A/D and Hi/Lo: Advancers led 1.04 to 1. As flat as the session just as with NASDAQ.
Previous Session: Advancers led 4.57 to 1

New Highs: 220 (-27)
New Lows: 16 (-5)

SP500 CHART: http://investmenthouse.com/ihmedia/SP500.jpeg

SP500 went nowhere on static volume and flat breadth. Just about a complete draw for the day, and not bad in the aftermath of the strong surge. As for volume, NYSE showed so-so trade Wednesday on the gain and held steady as it stalled Thursday. SP500 is not showing commitment to the upside yet, but if NASDAQ is willing to lead that will give SP500 time to get it together. Right now it is a weak spot in the market. It will need to show more strength as it moves toward the prior uptrend channel near 1457.

SP600 (+0.21%) edged higher but negligibly on that NYSE flat volume. Basically the same issues as SP500.


DJ30

Similar action to NASDAQ, tapping the 90 day MA on the low and rebounding, closing once more below the 50 day SMA. Same action as the other indices, pausing after the big move higher and on lower volume. There is some resistance at 12,500 where it is now. The channel is up near 12,750, close to the all-time high. That gives DJ30 some room to move before it tests that key resistance. It currently is in the middle of the December/January range at 12,500, and as noted Wednesday, that is about the level we initially anticipated DJ30 to reach on a relief move.

Stats: +13.62 points (+0.11%) to close at 12461.14
Volume: 232M shares Thursday versus 245.9M shares Wednesday.

DJ30 CHART: http://www.investmenthouse.com/ihmedia/DJ30.jpeg

FRIDAY

Existing home sales are out at 10ET, and the home market is always an important issue. After all the Fed said it was undergoing an 'adjustment.' The big story for the market is whether it holds the gains and slips into next week ready to try and build on the follow through or whether Wednesday was a one-day wonder and the sellers return. The latter is a valid concern given the action shown ahead of the correction and the relatively short double bottom the market is attempting to build a new rally upon.

SP500 as noted above is rather ambivalent on this move given its volume, but NASDAQ is trying to take the lead. All indices have some more upside before they hit the former uptrend channel shown by the red and blue lines in the charts. The follow through Wednesday sets the foundation for a move to challenge these levels and we are looking to play that move and take what the market gives.

We have some good gain built into many positions and as more plays break higher we will look to play the further move to that next key level. As this was a short double bottom and the outcome of this phase of the correction is still in question we will continue to take gain as plays post good moves just as we did Thursday. As you can tell, we are still unconvinced this bottom attempt will sustain a new uptrend, but as always we are open to being shown otherwise, and will do what the market says. Indeed, that is why we were buying upside positions when they said 'buy me' and are enjoying some of the reward now.
++++++++++
* _PROMPT A_
Rewrite the saved-entries rows between the line holding "common name: Ring-billed gull" and the end of the rows, inclusive, putting "division" in place of "phylum" and keeping everything else the same.
These rows are unrelated to the text above.

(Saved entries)
++++++++++
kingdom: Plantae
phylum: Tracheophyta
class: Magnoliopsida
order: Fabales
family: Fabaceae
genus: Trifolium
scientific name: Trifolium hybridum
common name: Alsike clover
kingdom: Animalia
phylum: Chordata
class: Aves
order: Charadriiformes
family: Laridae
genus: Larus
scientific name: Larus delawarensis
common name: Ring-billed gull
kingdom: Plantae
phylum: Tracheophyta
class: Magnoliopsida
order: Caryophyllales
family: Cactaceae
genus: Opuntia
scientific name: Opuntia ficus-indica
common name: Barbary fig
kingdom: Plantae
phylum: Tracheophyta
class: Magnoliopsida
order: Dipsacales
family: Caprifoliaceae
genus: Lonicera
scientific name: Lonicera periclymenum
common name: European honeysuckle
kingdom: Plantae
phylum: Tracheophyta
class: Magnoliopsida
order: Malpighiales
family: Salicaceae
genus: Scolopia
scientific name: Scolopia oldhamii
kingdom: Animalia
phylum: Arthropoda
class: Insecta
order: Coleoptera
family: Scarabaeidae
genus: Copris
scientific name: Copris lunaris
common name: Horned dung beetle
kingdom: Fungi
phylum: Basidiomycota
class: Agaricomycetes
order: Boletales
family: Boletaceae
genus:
++++++++++
* _PROMPT B_
Copy the market commentary word for word between "New Highs: 220" and "channel near 1457.", inclusive.

* _FINISHED ANSWER A_
common name: Ring-billed gull
kingdom: Plantae
division: Tracheophyta
class: Magnoliopsida
order: Caryophyllales
family: Cactaceae
genus: Opuntia
scientific name: Opuntia ficus-indica
common name: Barbary fig
kingdom: Plantae
division: Tracheophyta
class: Magnoliopsida
order: Dipsacales
family: Caprifoliaceae
genus: Lonicera
scientific name: Lonicera periclymenum
common name: European honeysuckle
kingdom: Plantae
division: Tracheophyta
class: Magnoliopsida
order: Malpighiales
family: Salicaceae
genus: Scolopia
scientific name: Scolopia oldhamii
kingdom: Animalia
division: Arthropoda
class: Insecta
order: Coleoptera
family: Scarabaeidae
genus: Copris
scientific name: Copris lunaris
common name: Horned dung beetle
kingdom: Fungi
division: Basidiomycota
class: Agaricomycetes
order: Boletales
family: Boletaceae
genus:

* _FINISHED ANSWER B_
New Highs: 220 (-27)
New Lows: 16 (-5)

SP500 CHART: http://investmenthouse.com/ihmedia/SP500.jpeg

SP500 went nowhere on static volume and flat breadth. Just about a complete draw for the day, and not bad in the aftermath of the strong surge. As for volume, NYSE showed so-so trade Wednesday on the gain and held steady as it stalled Thursday. SP500 is not showing commitment to the upside yet, but if NASDAQ is willing to lead that will give SP500 time to get it together. Right now it is a weak spot in the market. It will need to show more strength as it moves toward the prior uptrend channel near 1457.